Ia adalah penyintas yang meyakini siapapun yang telah membunuh Ayah dan Kakak perempuannya adalah korban, sama seperti dirinya.
Baginya, membangun Ambon yang damai adalah obat untuk semua korban.
“Kini, Rudi bersama dengan anak-anak muda di Ambon, dengan beragam aktifitas dari sastra hingga music hip-hop bersama-sama mengabarkan perdamaian di Ambon, “ kata Endy Bayuni
Kedua adalah Budiman Maliki. Ia seorang individu pejuang hak dasar layanan masyarakat Poso.
Seorang aktivis yang rela tak mengambil gajinya demi menutupi biaya operasional kantor, sementara ekonomi rumah tangganya ia tutupi dengan berjualan atau menitipkan es lilin dari warung ke warung di pagi hari.
Seorang aktivis yang konsisten merawat jalan sunyi meskipun rekan-rekan seangkatannya sudah beralih profesi menjadi kontraktor, PNS bahkan politisi.

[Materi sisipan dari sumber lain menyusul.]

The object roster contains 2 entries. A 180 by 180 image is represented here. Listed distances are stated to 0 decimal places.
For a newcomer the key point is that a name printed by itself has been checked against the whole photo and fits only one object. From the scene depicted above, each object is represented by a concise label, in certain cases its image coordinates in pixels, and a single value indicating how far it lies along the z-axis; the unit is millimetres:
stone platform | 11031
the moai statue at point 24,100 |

Satu hal yang sulit di daerah pascakonflik.
Ketiga adalah Mosintuwu Institute.
Lembaga ini dinilai mampu mentransformasikan kekuatan perempuan menjadi gerakan pembaruan di Poso.
“Mosintuwu adalah bukti bahwa perempuan-perempuan penyintas konflik Poso mampu menjembatani konflik, mengurai dendam dan memahami perbedaan untuk kemudian bersama membangun Tana Poso melalui desa", pungkas Endy.
Maarif Award 2016 ini merupakan penyelenggaraan ke-6 sejak diadakan tahun 2007, 2008, 2010, 2012 dan 2014.
Dari lima kali penyelenggaraan itu, terdapat sebelas penerima award yang tersebar di pelbagai daerah seperti Ambon, Lombok, Salatiga, Padang, Magelang, Cilacap, Medan, Semarang, Blitar, dan Poso.
Proses pencarian penerima tahun ini memakan waktu empat bulan lamanya sejak diumumkan ke publik pada awal Januari lalu.